| ASSIGNMENT |
Render the text lines of the items below as a JSON list of strings, with one string per line and blank lines skipped. Omit the pictures.

| DATA FOR THIS EXERCISE |

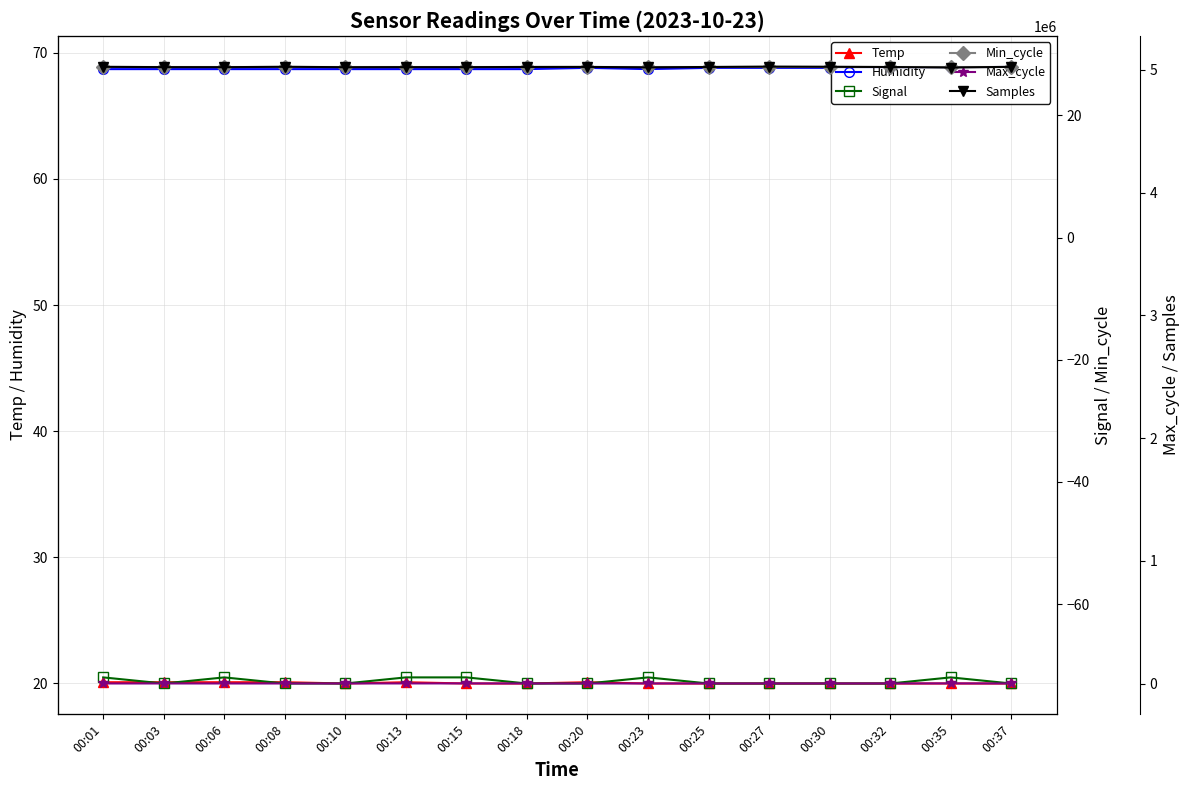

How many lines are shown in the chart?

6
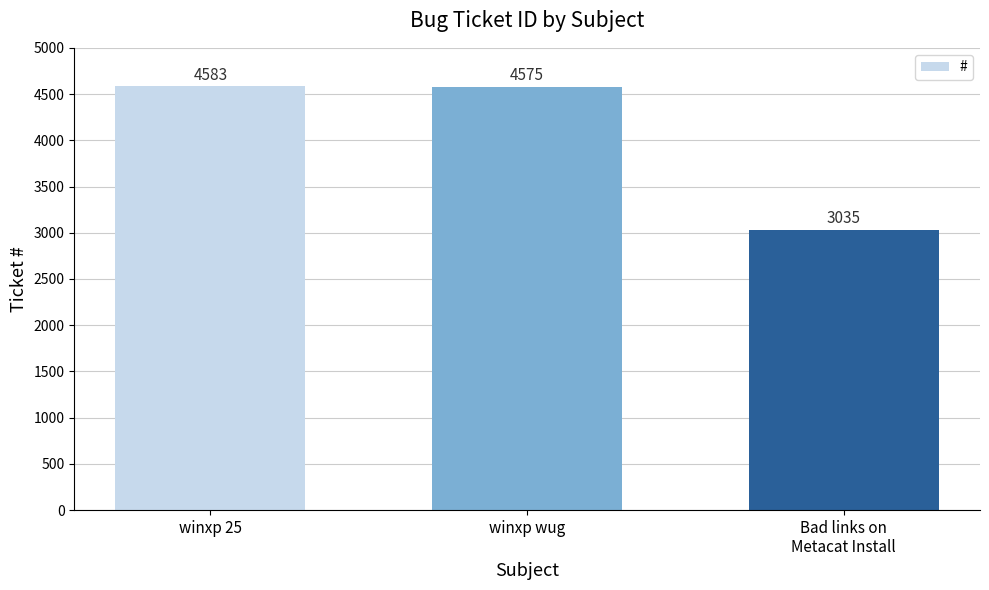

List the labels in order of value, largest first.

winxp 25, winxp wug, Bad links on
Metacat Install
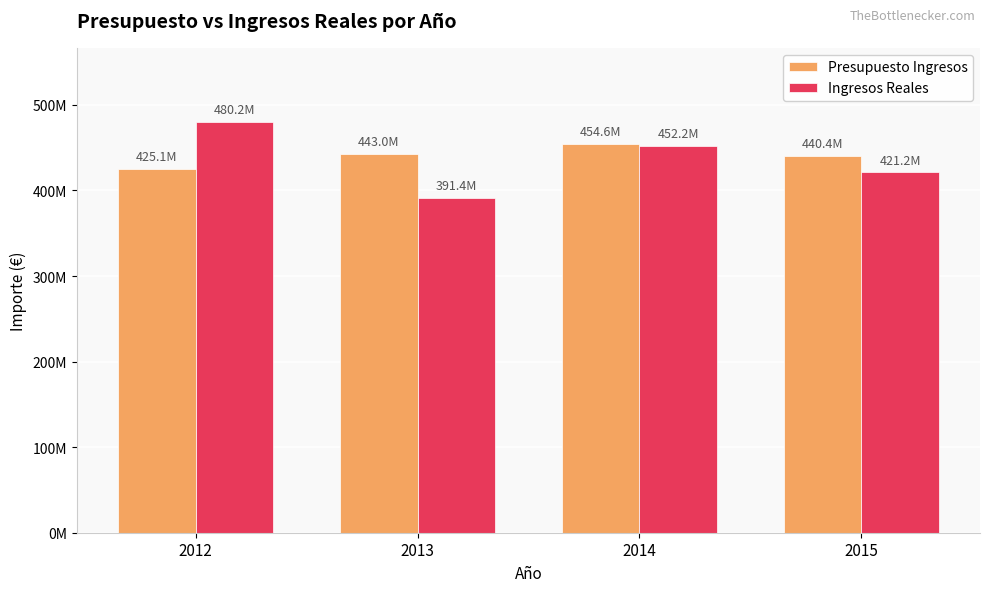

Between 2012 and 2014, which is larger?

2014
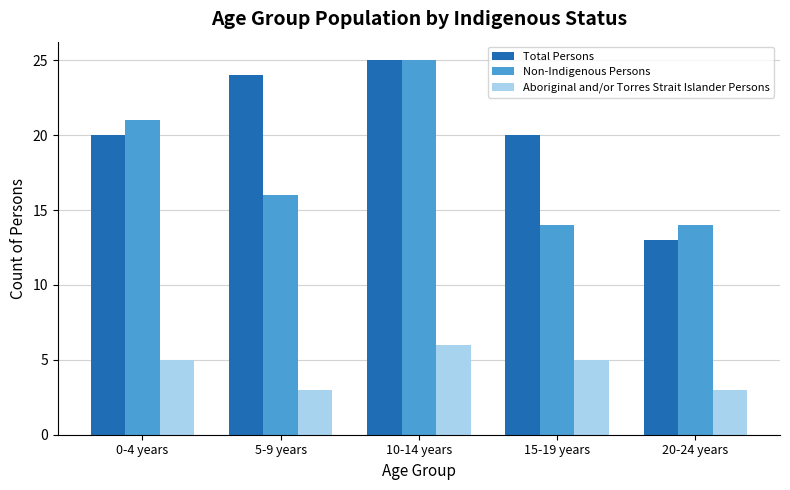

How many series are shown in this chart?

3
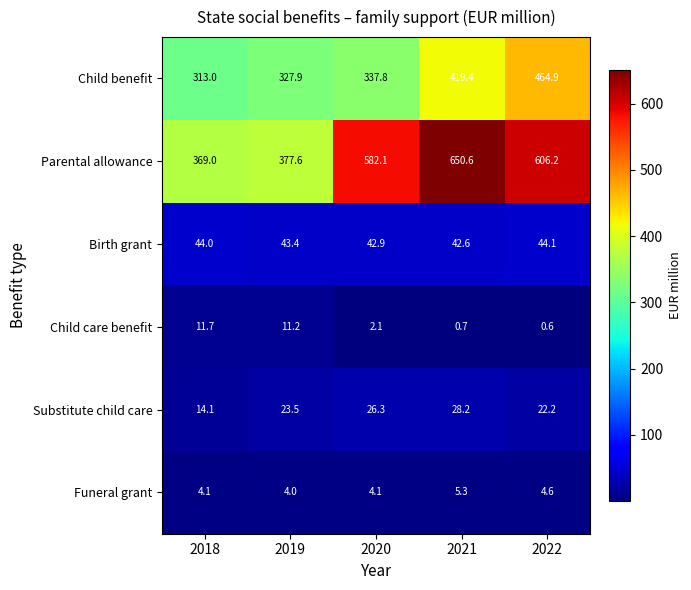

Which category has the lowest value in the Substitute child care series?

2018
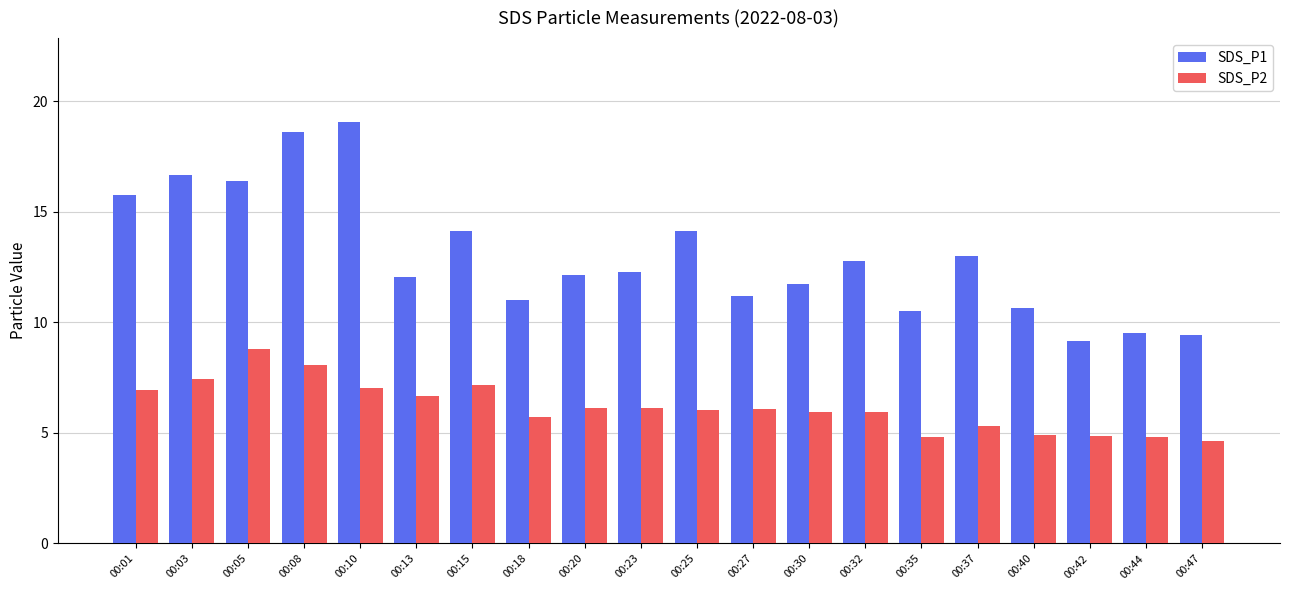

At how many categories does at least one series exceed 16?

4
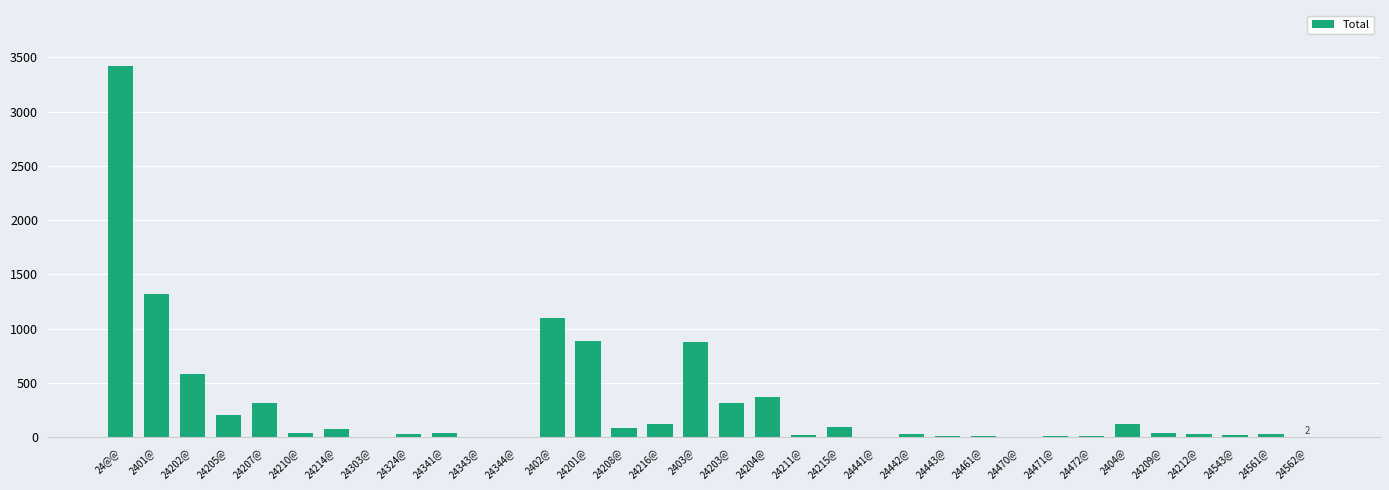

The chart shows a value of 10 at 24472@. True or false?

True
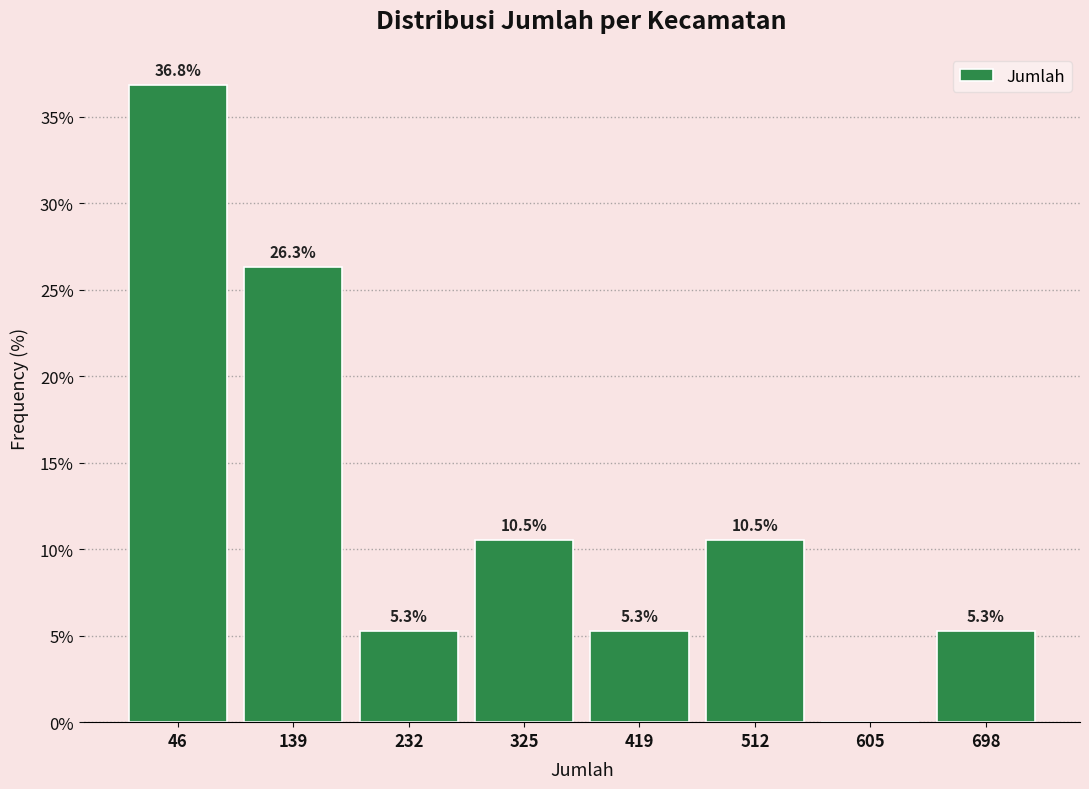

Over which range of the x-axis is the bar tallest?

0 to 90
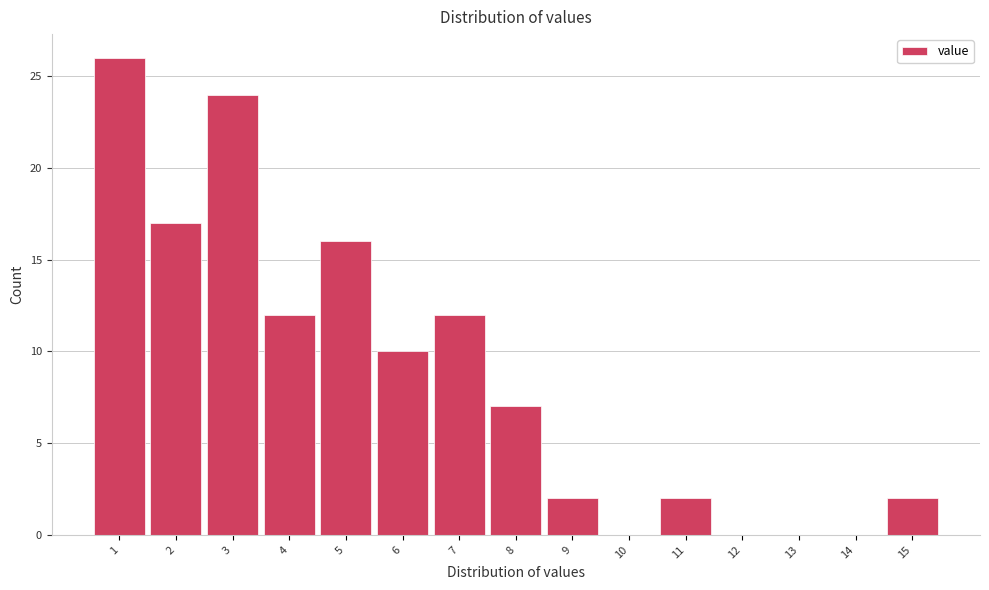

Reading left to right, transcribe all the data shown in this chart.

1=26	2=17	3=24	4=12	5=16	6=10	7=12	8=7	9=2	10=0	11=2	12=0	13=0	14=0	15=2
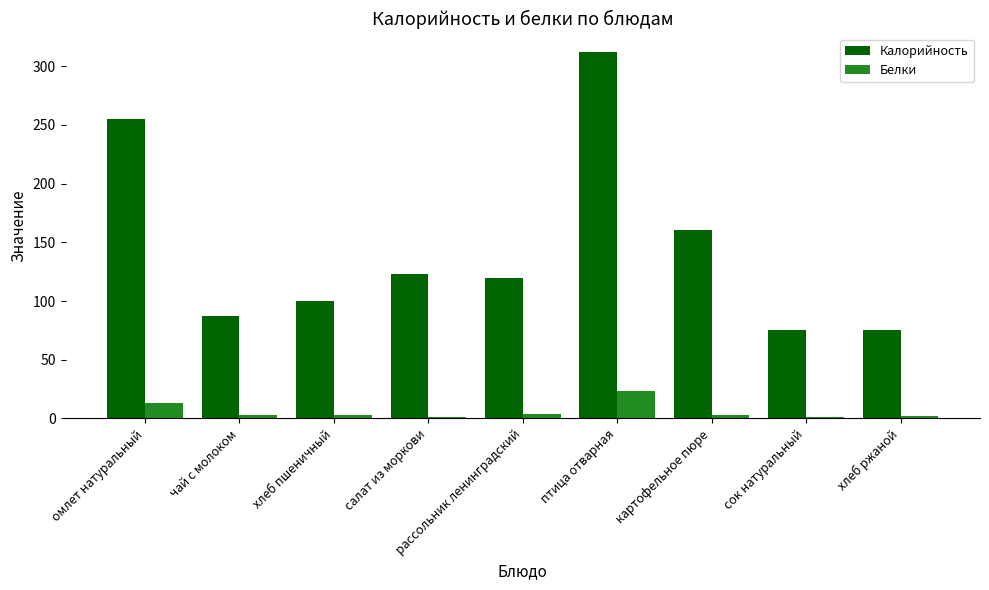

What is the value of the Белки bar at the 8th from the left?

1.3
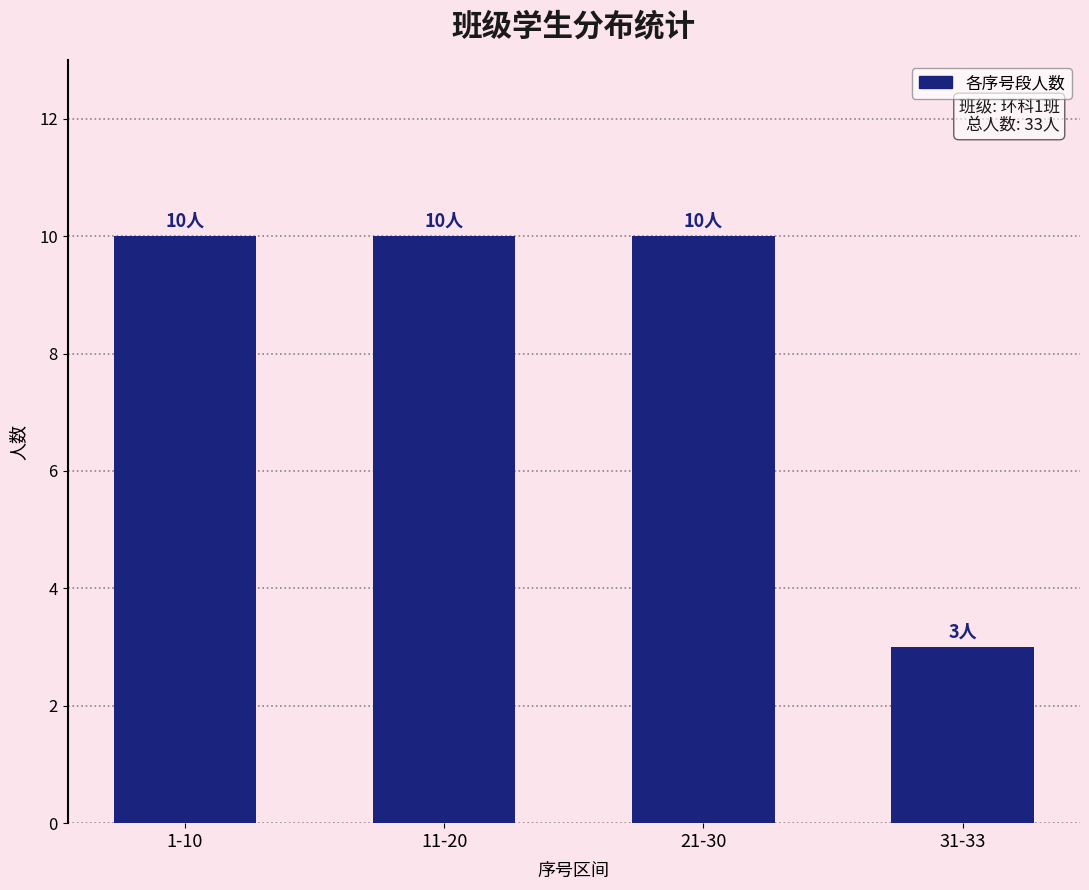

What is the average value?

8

| FINISHED TASK |
[
  "How many lines are shown in the chart?",
  "6",
  "List the labels in order of value, largest first.",
  "winxp 25, winxp wug, Bad links on",
  "Metacat Install",
  "Between 2012 and 2014, which is larger?",
  "2014",
  "How many series are shown in this chart?",
  "3",
  "Which category has the lowest value in the Substitute child care series?",
  "2018",
  "At how many categories does at least one series exceed 16?",
  "4",
  "The chart shows a value of 10 at 24472@. True or false?",
  "True",
  "Over which range of the x-axis is the bar tallest?",
  "0 to 90",
  "Reading left to right, transcribe all the data shown in this chart.",
  "1=26\t2=17\t3=24\t4=12\t5=16\t6=10\t7=12\t8=7\t9=2\t10=0\t11=2\t12=0\t13=0\t14=0\t15=2",
  "What is the value of the Белки bar at the 8th from the left?",
  "1.3",
  "What is the average value?",
  "8"
]